TO-DO ITEM: Where a picture appears, skip it and copy everything else in the listing exactly.
[Start of section]
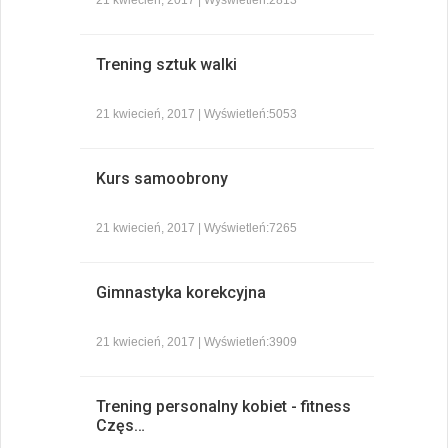
Trening sztuk walki
21 kwiecień, 2017 | Wyświetleń:5053
Kurs samoobrony
21 kwiecień, 2017 | Wyświetleń:7265
Gimnastyka korekcyjna
21 kwiecień, 2017 | Wyświetleń:3909
Trening personalny kobiet - fitness
Częs…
[End of section]
PROBLEM SOLUTION:
Trening sztuk walki
21 kwiecień, 2017 | Wyświetleń:5053
Kurs samoobrony
21 kwiecień, 2017 | Wyświetleń:7265
Gimnastyka korekcyjna
21 kwiecień, 2017 | Wyświetleń:3909
Trening personalny kobiet - fitness
Częs…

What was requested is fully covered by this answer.